[WHAT TO WORK ON] Look through the data below for the line with "Next, the swab packet (124,124,197,168)." and the line with "Output: minified JSON, an", then transcribe exactly from the first through the second, leaving out all pictures.

-------- SOURCE RECORDS

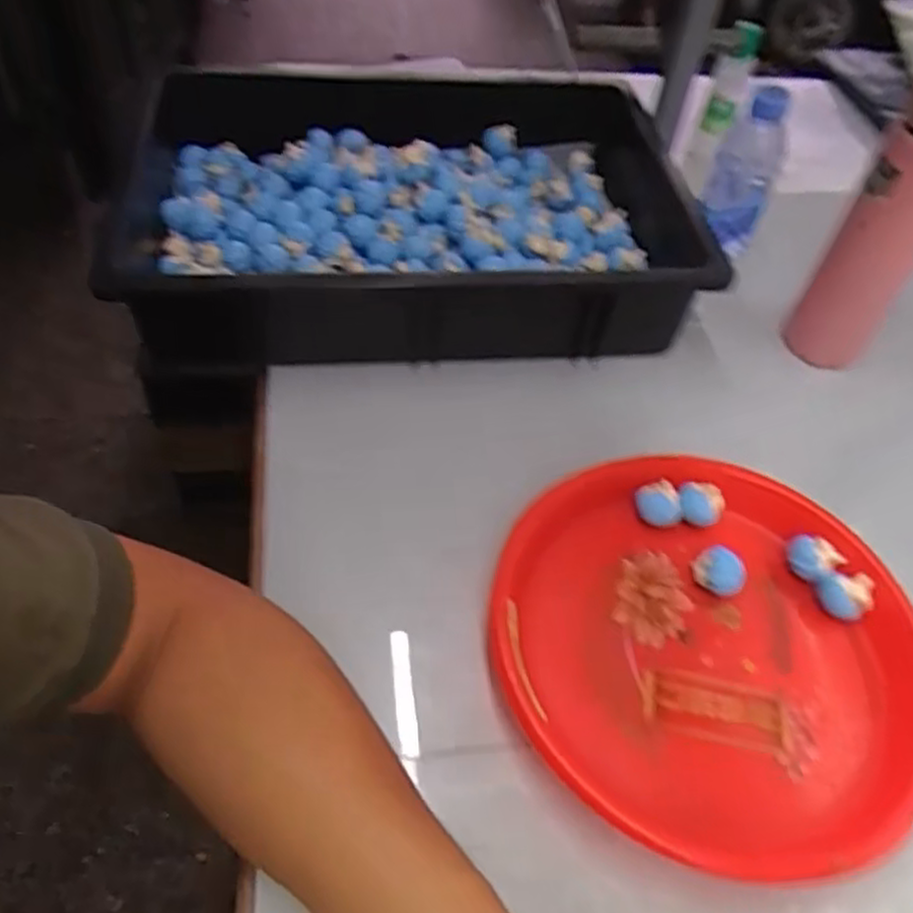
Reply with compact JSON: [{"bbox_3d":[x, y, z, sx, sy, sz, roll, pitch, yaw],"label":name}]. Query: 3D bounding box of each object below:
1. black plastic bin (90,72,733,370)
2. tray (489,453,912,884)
[{"bbox_3d":[-0.037,-0.214,0.668,0.457,0.104,0.344,-4,51,-9],"label":"black plastic bin"},{"bbox_3d":[0.147,0.113,0.456,0.244,0.046,0.243,3,50,-3],"label":"tray"}]

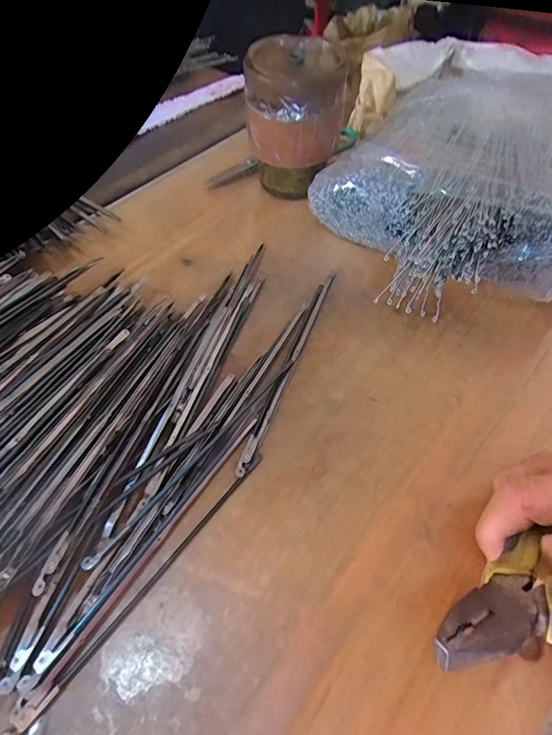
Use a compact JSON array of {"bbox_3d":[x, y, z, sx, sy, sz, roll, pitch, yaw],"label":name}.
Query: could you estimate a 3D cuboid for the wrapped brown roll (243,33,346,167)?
[{"bbox_3d":[0.021,-0.232,0.354,0.089,0.071,0.082,2,56,0],"label":"wrapped brown roll"}]

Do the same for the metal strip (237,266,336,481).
[{"bbox_3d":[0.012,-0.006,0.291,0.008,0.005,0.184,18,57,11],"label":"metal strip"}]

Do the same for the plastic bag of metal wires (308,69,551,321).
[{"bbox_3d":[0.153,-0.144,0.343,0.221,0.077,0.265,21,58,13],"label":"plastic bag of metal wires"}]

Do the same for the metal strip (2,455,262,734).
[{"bbox_3d":[-0.065,0.109,0.215,0.008,0.007,0.168,34,61,20],"label":"metal strip"}]

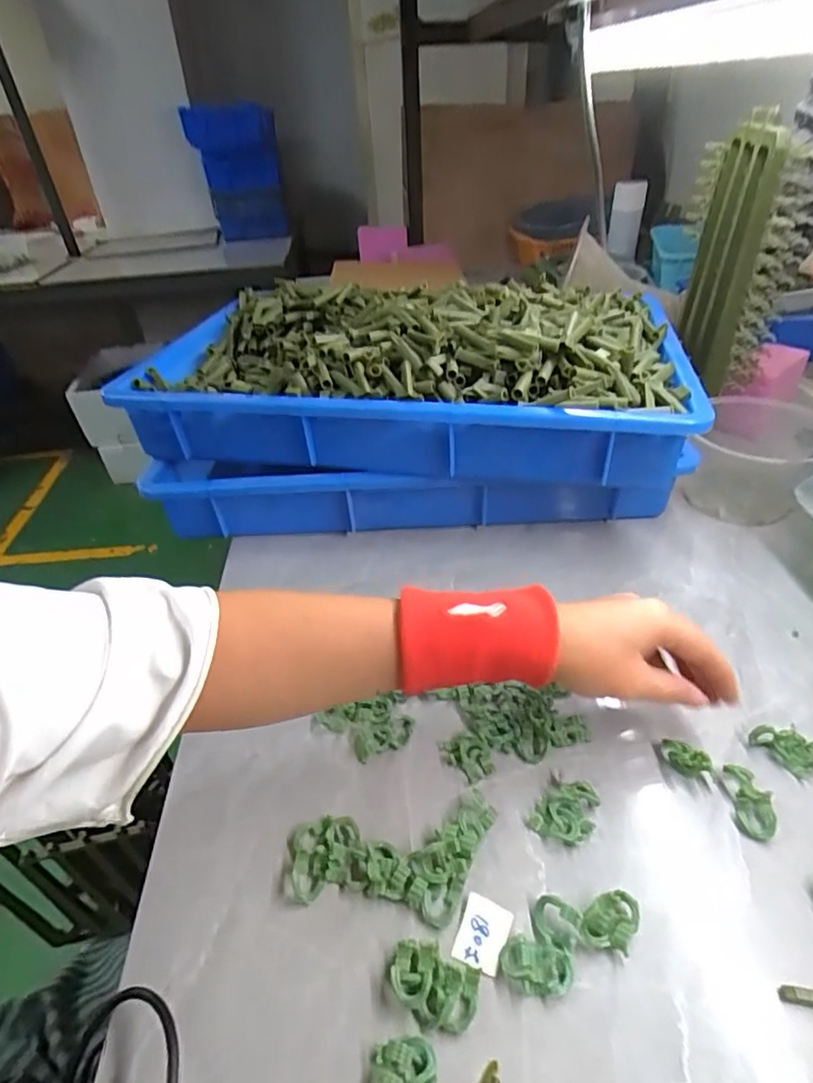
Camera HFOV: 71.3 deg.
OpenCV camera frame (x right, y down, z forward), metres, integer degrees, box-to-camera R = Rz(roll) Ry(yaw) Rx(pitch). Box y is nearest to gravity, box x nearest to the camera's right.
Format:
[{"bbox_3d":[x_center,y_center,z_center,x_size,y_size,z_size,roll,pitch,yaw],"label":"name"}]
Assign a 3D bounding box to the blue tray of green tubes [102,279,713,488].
[{"bbox_3d":[0.000,-0.196,0.627,0.547,0.107,0.320,5,39,11],"label":"blue tray of green tubes"}]

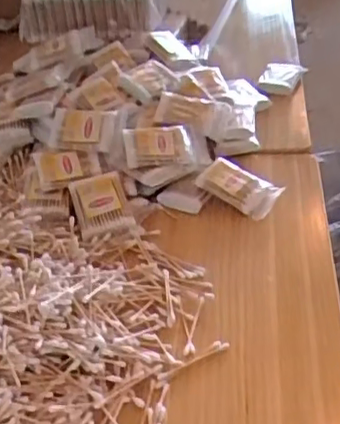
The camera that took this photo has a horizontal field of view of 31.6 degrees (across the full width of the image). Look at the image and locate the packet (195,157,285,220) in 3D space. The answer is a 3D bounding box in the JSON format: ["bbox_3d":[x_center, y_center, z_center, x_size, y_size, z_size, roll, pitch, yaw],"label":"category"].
[{"bbox_3d":[0.083,-0.031,0.718,0.092,0.011,0.059,32,60,7],"label":"packet"}]

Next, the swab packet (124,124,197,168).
[{"bbox_3d":[-0.013,-0.082,0.736,0.083,0.015,0.063,-6,64,-1],"label":"swab packet"}]

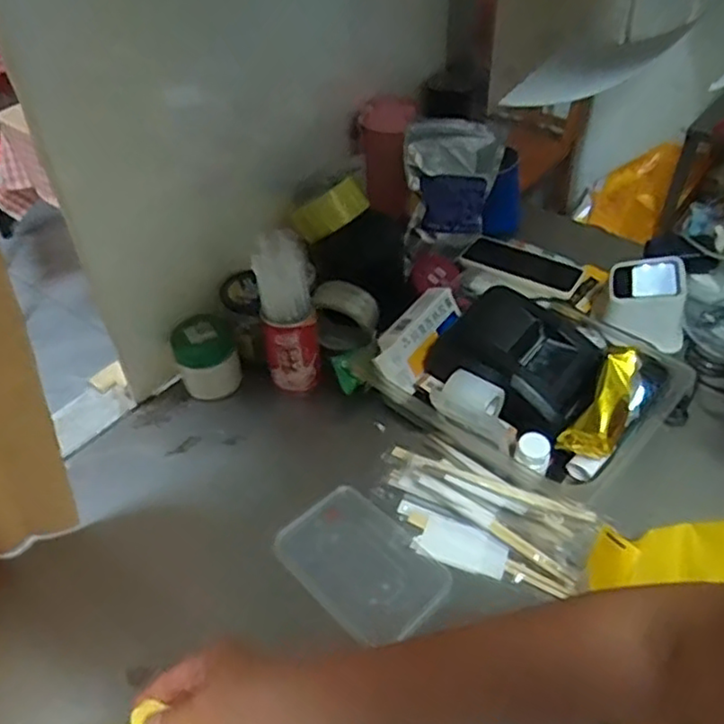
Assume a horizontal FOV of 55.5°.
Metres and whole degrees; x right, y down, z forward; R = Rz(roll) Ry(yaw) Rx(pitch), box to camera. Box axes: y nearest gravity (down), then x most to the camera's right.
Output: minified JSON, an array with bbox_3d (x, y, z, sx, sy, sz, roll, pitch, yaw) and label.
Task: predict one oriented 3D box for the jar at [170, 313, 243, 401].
[{"bbox_3d":[-0.193,-0.004,0.862,0.072,0.086,0.072,-2,44,2],"label":"jar"}]

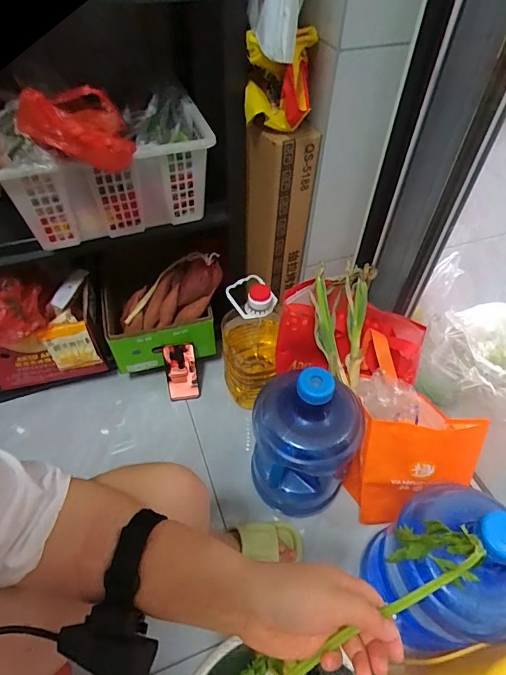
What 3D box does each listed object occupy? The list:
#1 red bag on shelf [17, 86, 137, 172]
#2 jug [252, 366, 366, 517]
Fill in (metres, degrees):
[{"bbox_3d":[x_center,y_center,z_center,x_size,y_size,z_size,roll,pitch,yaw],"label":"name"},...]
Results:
[{"bbox_3d":[-0.215,-0.251,0.494,0.118,0.092,0.100,-17,53,-15],"label":"red bag on shelf"},{"bbox_3d":[0.091,0.190,0.762,0.191,0.357,0.163,23,53,17],"label":"jug"}]

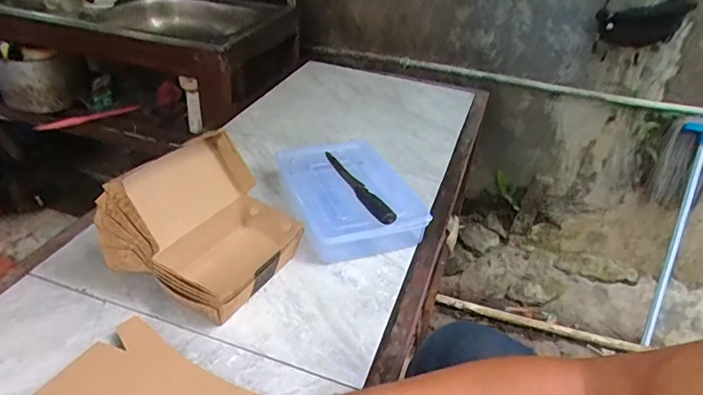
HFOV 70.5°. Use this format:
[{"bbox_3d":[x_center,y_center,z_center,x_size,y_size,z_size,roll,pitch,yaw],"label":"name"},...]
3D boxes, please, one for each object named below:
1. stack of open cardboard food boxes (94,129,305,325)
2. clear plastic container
[{"bbox_3d":[-0.199,0.033,0.687,0.203,0.154,0.190,21,38,24],"label":"stack of open cardboard food boxes"},{"bbox_3d":[-0.005,-0.007,0.854,0.192,0.056,0.275,-9,36,-17],"label":"clear plastic container"}]

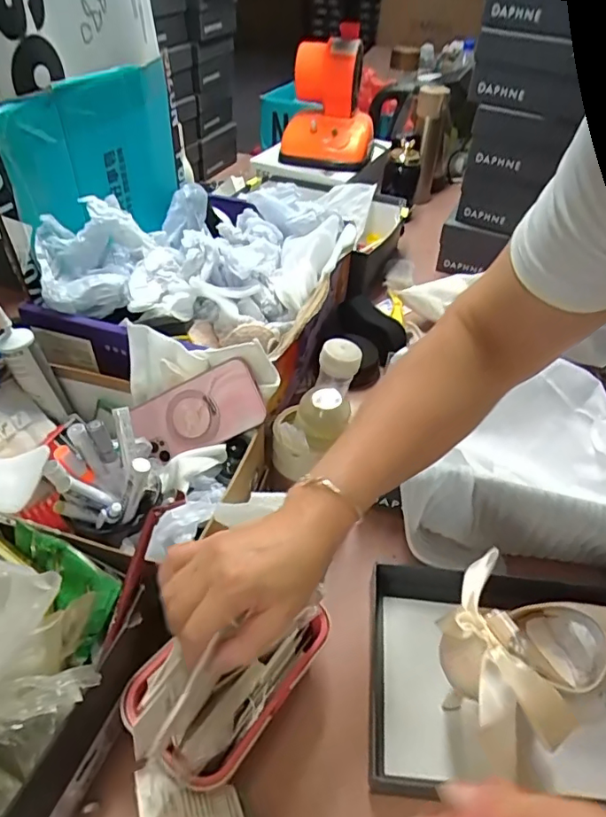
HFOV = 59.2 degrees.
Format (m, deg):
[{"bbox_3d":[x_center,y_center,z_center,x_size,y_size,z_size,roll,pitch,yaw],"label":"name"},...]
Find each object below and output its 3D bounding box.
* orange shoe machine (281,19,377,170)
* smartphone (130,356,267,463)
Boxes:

----------------

[WORKED SOLUTION]
Next, the swab packet (124,124,197,168).
[{"bbox_3d":[-0.013,-0.082,0.736,0.083,0.015,0.063,-6,64,-1],"label":"swab packet"}]

Assume a horizontal FOV of 55.5°.
Metres and whole degrees; x right, y down, z forward; R = Rz(roll) Ry(yaw) Rx(pitch), box to camera. Box axes: y nearest gravity (down), then x most to the camera's right.
Output: minified JSON, an array with bbox_3d (x, y, z, sx, sy, sz, roll, pitch, yaw) and label.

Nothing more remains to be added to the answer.